Copy out all of the entries below word for word, keeping every line unchanged.
___ Record set
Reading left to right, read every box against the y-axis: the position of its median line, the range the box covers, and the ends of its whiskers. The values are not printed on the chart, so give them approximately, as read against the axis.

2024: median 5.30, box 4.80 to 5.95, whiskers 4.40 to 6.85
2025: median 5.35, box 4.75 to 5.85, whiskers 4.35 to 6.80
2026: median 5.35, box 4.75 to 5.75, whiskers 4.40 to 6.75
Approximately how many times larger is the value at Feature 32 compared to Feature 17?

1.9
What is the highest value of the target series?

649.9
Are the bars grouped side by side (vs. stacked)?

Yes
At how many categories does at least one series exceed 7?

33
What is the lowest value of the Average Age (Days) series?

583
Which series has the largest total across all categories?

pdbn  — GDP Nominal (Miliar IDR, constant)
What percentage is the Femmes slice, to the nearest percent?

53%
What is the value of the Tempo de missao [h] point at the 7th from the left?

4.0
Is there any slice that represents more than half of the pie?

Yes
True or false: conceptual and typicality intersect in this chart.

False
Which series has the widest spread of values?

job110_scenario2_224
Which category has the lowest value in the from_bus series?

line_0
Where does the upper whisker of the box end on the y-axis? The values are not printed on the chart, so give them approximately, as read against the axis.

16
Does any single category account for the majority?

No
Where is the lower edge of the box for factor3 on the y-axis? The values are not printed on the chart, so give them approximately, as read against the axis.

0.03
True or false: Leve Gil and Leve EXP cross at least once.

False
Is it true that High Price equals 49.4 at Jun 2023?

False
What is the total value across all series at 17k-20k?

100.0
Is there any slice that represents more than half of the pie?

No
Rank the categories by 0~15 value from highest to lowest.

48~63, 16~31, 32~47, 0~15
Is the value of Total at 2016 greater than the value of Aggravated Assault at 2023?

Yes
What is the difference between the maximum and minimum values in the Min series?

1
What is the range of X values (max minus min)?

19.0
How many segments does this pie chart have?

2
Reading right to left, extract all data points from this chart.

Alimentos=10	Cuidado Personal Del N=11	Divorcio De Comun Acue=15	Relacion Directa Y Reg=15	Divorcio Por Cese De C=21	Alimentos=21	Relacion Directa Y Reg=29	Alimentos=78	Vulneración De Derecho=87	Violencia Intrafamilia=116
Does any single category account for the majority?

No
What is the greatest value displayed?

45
______
Your solution
Reading left to right, read every box against the y-axis: the position of its median line, the range the box covers, and the ends of its whiskers. The values are not printed on the chart, so give them approximately, as read against the axis.

2024: median 5.30, box 4.80 to 5.95, whiskers 4.40 to 6.85
2025: median 5.35, box 4.75 to 5.85, whiskers 4.35 to 6.80
2026: median 5.35, box 4.75 to 5.75, whiskers 4.40 to 6.75
Approximately how many times larger is the value at Feature 32 compared to Feature 17?

1.9
What is the highest value of the target series?

649.9
Are the bars grouped side by side (vs. stacked)?

Yes
At how many categories does at least one series exceed 7?

33
What is the lowest value of the Average Age (Days) series?

583
Which series has the largest total across all categories?

pdbn  — GDP Nominal (Miliar IDR, constant)
What percentage is the Femmes slice, to the nearest percent?

53%
What is the value of the Tempo de missao [h] point at the 7th from the left?

4.0
Is there any slice that represents more than half of the pie?

Yes
True or false: conceptual and typicality intersect in this chart.

False
Which series has the widest spread of values?

job110_scenario2_224
Which category has the lowest value in the from_bus series?

line_0
Where does the upper whisker of the box end on the y-axis? The values are not printed on the chart, so give them approximately, as read against the axis.

16
Does any single category account for the majority?

No
Where is the lower edge of the box for factor3 on the y-axis? The values are not printed on the chart, so give them approximately, as read against the axis.

0.03
True or false: Leve Gil and Leve EXP cross at least once.

False
Is it true that High Price equals 49.4 at Jun 2023?

False
What is the total value across all series at 17k-20k?

100.0
Is there any slice that represents more than half of the pie?

No
Rank the categories by 0~15 value from highest to lowest.

48~63, 16~31, 32~47, 0~15
Is the value of Total at 2016 greater than the value of Aggravated Assault at 2023?

Yes
What is the difference between the maximum and minimum values in the Min series?

1
What is the range of X values (max minus min)?

19.0
How many segments does this pie chart have?

2
Reading right to left, extract all data points from this chart.

Alimentos=10	Cuidado Personal Del N=11	Divorcio De Comun Acue=15	Relacion Directa Y Reg=15	Divorcio Por Cese De C=21	Alimentos=21	Relacion Directa Y Reg=29	Alimentos=78	Vulneración De Derecho=87	Violencia Intrafamilia=116
Does any single category account for the majority?

No
What is the greatest value displayed?

45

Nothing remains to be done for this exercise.